[Start of section]

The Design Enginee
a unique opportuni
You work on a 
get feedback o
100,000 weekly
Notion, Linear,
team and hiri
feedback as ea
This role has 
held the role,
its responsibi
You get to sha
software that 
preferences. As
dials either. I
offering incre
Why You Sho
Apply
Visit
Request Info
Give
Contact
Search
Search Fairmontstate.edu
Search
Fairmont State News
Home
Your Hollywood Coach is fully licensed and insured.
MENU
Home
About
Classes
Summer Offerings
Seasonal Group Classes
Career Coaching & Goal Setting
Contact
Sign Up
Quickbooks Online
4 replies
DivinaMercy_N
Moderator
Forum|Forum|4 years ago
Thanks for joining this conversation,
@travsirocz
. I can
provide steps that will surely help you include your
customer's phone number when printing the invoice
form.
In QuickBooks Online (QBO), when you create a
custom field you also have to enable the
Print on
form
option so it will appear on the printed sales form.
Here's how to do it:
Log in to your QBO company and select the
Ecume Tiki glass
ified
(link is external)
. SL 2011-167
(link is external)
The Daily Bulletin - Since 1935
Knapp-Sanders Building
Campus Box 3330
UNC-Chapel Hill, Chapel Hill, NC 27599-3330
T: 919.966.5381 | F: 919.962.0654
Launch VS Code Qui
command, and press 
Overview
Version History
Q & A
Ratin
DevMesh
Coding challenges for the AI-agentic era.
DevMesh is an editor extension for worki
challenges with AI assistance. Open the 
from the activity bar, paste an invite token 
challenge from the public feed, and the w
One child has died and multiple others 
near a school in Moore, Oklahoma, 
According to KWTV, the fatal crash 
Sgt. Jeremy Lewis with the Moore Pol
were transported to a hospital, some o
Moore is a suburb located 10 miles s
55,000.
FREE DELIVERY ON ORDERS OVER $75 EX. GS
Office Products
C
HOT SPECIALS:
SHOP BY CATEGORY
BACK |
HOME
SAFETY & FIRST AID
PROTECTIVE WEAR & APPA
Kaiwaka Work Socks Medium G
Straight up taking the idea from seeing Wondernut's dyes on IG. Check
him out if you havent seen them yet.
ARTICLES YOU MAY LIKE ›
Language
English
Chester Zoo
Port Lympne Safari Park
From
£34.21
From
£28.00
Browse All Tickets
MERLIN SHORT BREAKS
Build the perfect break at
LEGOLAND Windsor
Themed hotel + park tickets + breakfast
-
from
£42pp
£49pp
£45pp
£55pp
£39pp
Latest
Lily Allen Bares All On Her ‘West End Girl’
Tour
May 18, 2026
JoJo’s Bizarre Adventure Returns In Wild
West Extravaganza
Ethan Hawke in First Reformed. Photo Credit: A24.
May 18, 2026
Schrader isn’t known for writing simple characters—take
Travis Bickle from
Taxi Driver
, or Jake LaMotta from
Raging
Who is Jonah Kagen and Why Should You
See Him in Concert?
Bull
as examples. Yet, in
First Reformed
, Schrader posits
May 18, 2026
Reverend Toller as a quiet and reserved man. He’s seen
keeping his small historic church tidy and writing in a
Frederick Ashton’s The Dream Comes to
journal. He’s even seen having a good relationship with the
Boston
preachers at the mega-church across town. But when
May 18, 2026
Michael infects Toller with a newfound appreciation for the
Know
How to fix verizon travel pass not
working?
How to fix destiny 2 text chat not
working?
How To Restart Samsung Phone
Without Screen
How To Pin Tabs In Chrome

[End of section]

**WORK INSTRUCTIONS:** Would you transcribe every entry exactly?

**ANSWER FOR THE TASK:**
The Design Enginee
a unique opportuni
You work on a 
get feedback o
100,000 weekly
Notion, Linear,
team and hiri
feedback as ea
This role has 
held the role,
its responsibi
You get to sha
software that 
preferences. As
dials either. I
offering incre
Why You Sho
Apply
Visit
Request Info
Give
Contact
Search
Search Fairmontstate.edu
Search
Fairmont State News
Home
Your Hollywood Coach is fully licensed and insured.
MENU
Home
About
Classes
Summer Offerings
Seasonal Group Classes
Career Coaching & Goal Setting
Contact
Sign Up
Quickbooks Online
4 replies
DivinaMercy_N
Moderator
Forum|Forum|4 years ago
Thanks for joining this conversation,
@travsirocz
. I can
provide steps that will surely help you include your
customer's phone number when printing the invoice
form.
In QuickBooks Online (QBO), when you create a
custom field you also have to enable the
Print on
form
option so it will appear on the printed sales form.
Here's how to do it:
Log in to your QBO company and select the
Ecume Tiki glass
ified
(link is external)
. SL 2011-167
(link is external)
The Daily Bulletin - Since 1935
Knapp-Sanders Building
Campus Box 3330
UNC-Chapel Hill, Chapel Hill, NC 27599-3330
T: 919.966.5381 | F: 919.962.0654
Launch VS Code Qui
command, and press 
Overview
Version History
Q & A
Ratin
DevMesh
Coding challenges for the AI-agentic era.
DevMesh is an editor extension for worki
challenges with AI assistance. Open the 
from the activity bar, paste an invite token 
challenge from the public feed, and the w
One child has died and multiple others 
near a school in Moore, Oklahoma, 
According to KWTV, the fatal crash 
Sgt. Jeremy Lewis with the Moore Pol
were transported to a hospital, some o
Moore is a suburb located 10 miles s
55,000.
FREE DELIVERY ON ORDERS OVER $75 EX. GS
Office Products
C
HOT SPECIALS:
SHOP BY CATEGORY
BACK |
HOME
SAFETY & FIRST AID
PROTECTIVE WEAR & APPA
Kaiwaka Work Socks Medium G
Straight up taking the idea from seeing Wondernut's dyes on IG. Check
him out if you havent seen them yet.
ARTICLES YOU MAY LIKE ›
Language
English
Chester Zoo
Port Lympne Safari Park
From
£34.21
From
£28.00
Browse All Tickets
MERLIN SHORT BREAKS
Build the perfect break at
LEGOLAND Windsor
Themed hotel + park tickets + breakfast
-
from
£42pp
£49pp
£45pp
£55pp
£39pp
Latest
Lily Allen Bares All On Her ‘West End Girl’
Tour
May 18, 2026
JoJo’s Bizarre Adventure Returns In Wild
West Extravaganza
Ethan Hawke in First Reformed. Photo Credit: A24.
May 18, 2026
Schrader isn’t known for writing simple characters—take
Travis Bickle from
Taxi Driver
, or Jake LaMotta from
Raging
Who is Jonah Kagen and Why Should You
See Him in Concert?
Bull
as examples. Yet, in
First Reformed
, Schrader posits
May 18, 2026
Reverend Toller as a quiet and reserved man. He’s seen
keeping his small historic church tidy and writing in a
Frederick Ashton’s The Dream Comes to
journal. He’s even seen having a good relationship with the
Boston
preachers at the mega-church across town. But when
May 18, 2026
Michael infects Toller with a newfound appreciation for the
Know
How to fix verizon travel pass not
working?
How to fix destiny 2 text chat not
working?
How To Restart Samsung Phone
Without Screen
How To Pin Tabs In Chrome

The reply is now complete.